The shape every 1mn feature fits — trigger, discover, decide, act, verify, gate, persist, hand off — and the three properties that decide how autonomous it can be.

A loop is a system that, on a schedule or trigger, discovers work, hands it to an agent, verifies the result, records what happened, and decides the next move — until the goal is met or it hands back to you.

The shape

Every loop in 1mn fits one shape:

StageWhat happens
TriggerA cron, a webhook, an event, or you.
DiscoverPull the relevant signal (errors, metrics, drafts) and dedupe against what’s already handled.
DecideFilter to what this loop is allowed to attempt right now; skip the rest.
ActAn agent run produces an artifact — a PR, a draft, a campaign, a report.
VerifyProve it’s correct — tests, a critic, a metric check. This is the hard part.
GateIrreversible / high-impact actions pause for you. Reversible ones auto-apply.
PersistRecord what was tried and the outcome, so it isn’t re-done next time.
Hand offSurface to you only at the edge — low confidence, repeated failure, or a gate.
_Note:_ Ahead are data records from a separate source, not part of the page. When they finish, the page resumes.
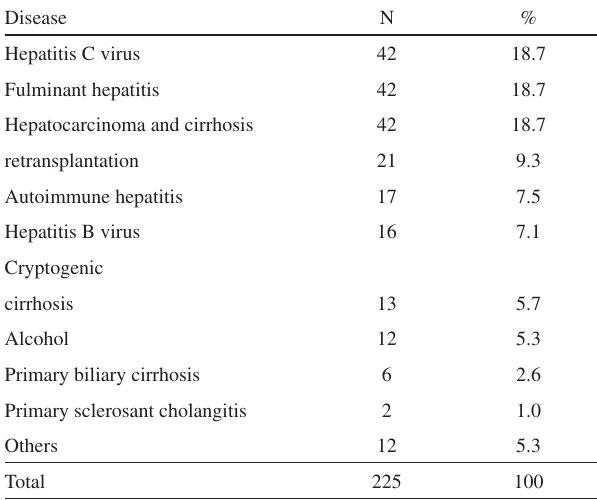
Table 3 - Indications for adult liver transplantation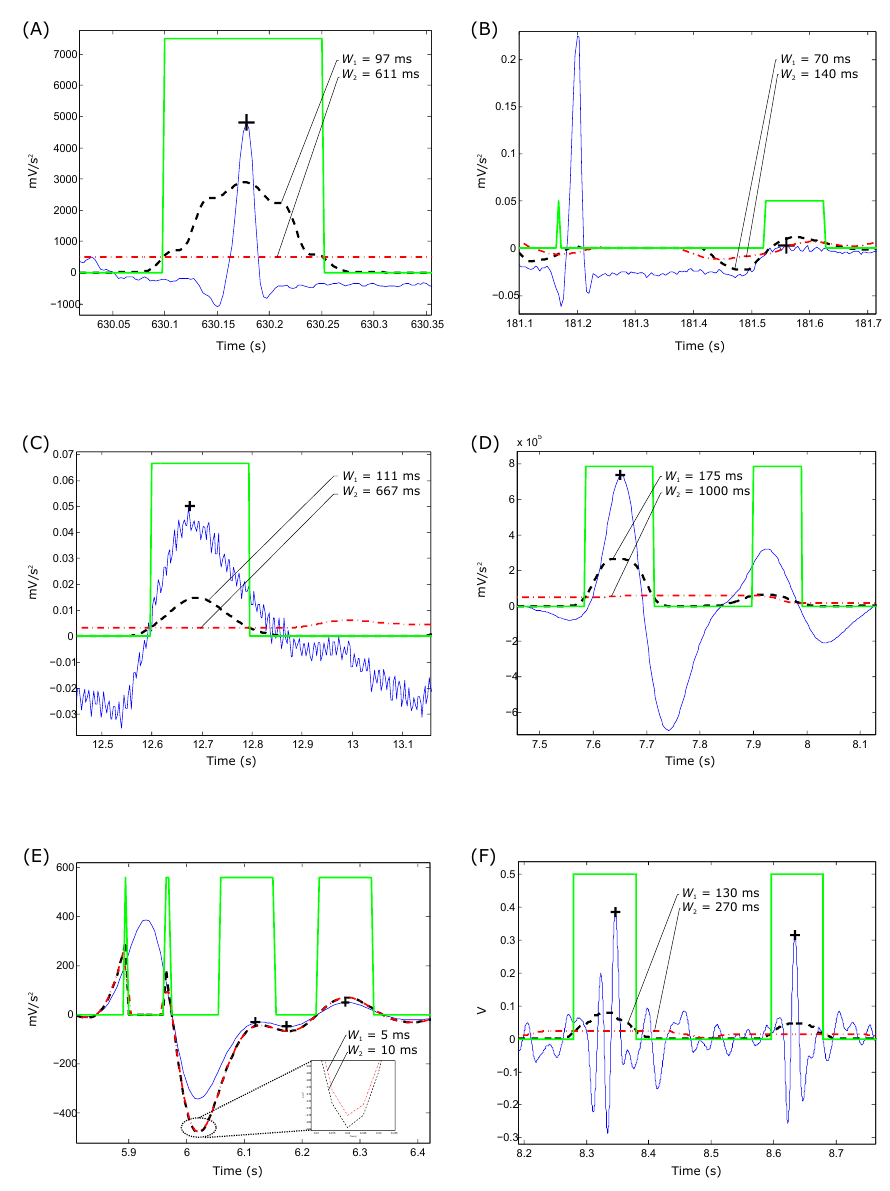
Figure 4. Demonstrating the effectiveness of TERMA in detecting events in biomedical signals. ( A ) QRS detection; ( B ) T wave detection; ( C ) systolic wave detection; ( D ) a wave detection; ( E ) c , d , and e wave detection; and ( F ) first and second heart sounds detection. The dashed black line is the MA event with W 1 , and the dotted red line is the MA cycle with W 2 . The peak of the investigated event is detected using TERMA (represented by a black plus sign) within the blocks of interest (represented by a green square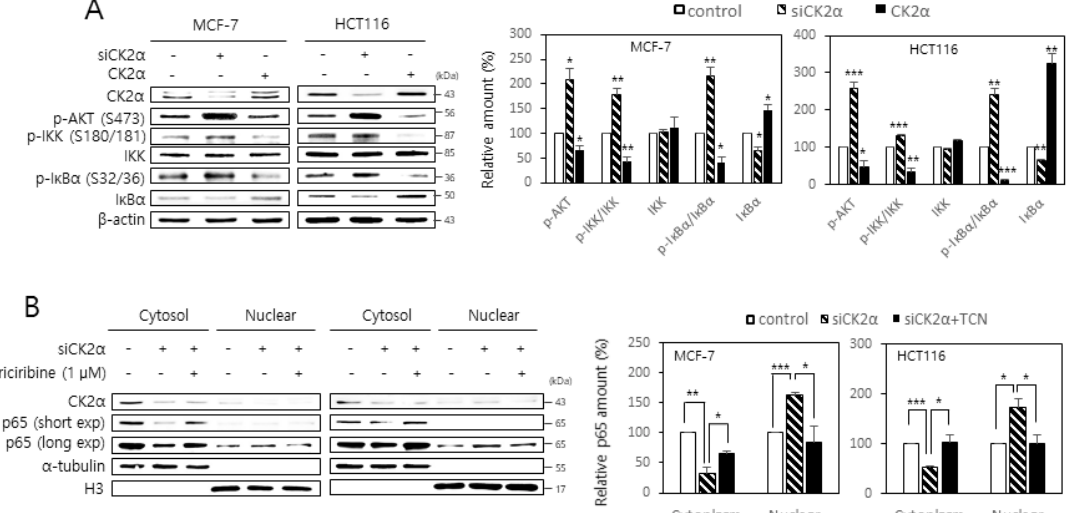
Figure 2. Activation of the AKT- I κ B kinase (IKK)-inhibitors of NF- κ B (I κ B) pathway is associated with the CK2 down-regulation-mediated nuclear import of NF- κ B. ( A ) MCF-7 and HCT116 cells were transfected with CK2 α siRNA or pcDNA3.1-HA-CK2 α for two days. The level of each protein was determined by immunoblot analysis using specific antibodies ( left ). Representative data from three independent experiments are shown. β -Actin was used as a control. Graphs represent the quantitation of p-AKT, IKK, and I κ B α relative to β -actin and that of p-IKK and p-I κ B α relative to the unphosphorylated proteins ( right ). ( B ) Cells were transfected with CK2 α siRNA or pcDNA3.1-HA-CK2 α for two days in the absence or presence of 1 μ M triciribine (TCN). Cytoplasm and nuclei were isolated from cells, and both extracts were visualized by immunoblotting. α -Tubulin (cytoplasmic marker) and histone H3 (nuclear marker) were quantified as loading controls ( left ). Representative data from three independent experiments are shown. Graphs represent the quantitation of RelA/p65 relative to the subcellular markers ( right ). exp, exposure. Data are mean ± SEM. * p < 0.05; ** p < 0.01; *** p < 0.001.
What decides how autonomous a loop can be

Three properties of the work (not the agent):

  1. Verifiability — can the loop prove it succeeded? A clean success signal (tests pass) buys autonomy; “looks right” doesn’t.
  2. Blast radius — is a mistake reversible? Wrong docs are recoverable; a bad prod deploy or a sent email isn’t.
  3. Ambiguity — one right answer or fifty? Patching a known bug has one; “build a feature” has a hundred.

This is why engineering loops mature first (tests give a clean signal) while money and strategy stay human-owned.

The trust ladder

Most loops ship in draft-only or recommend mode and graduate one specific action at a time, only after the verify stage has earned it. You decide how far each loop is allowed to go from Cadence — turn one on, watch what it produces, and loosen the gate when you trust it.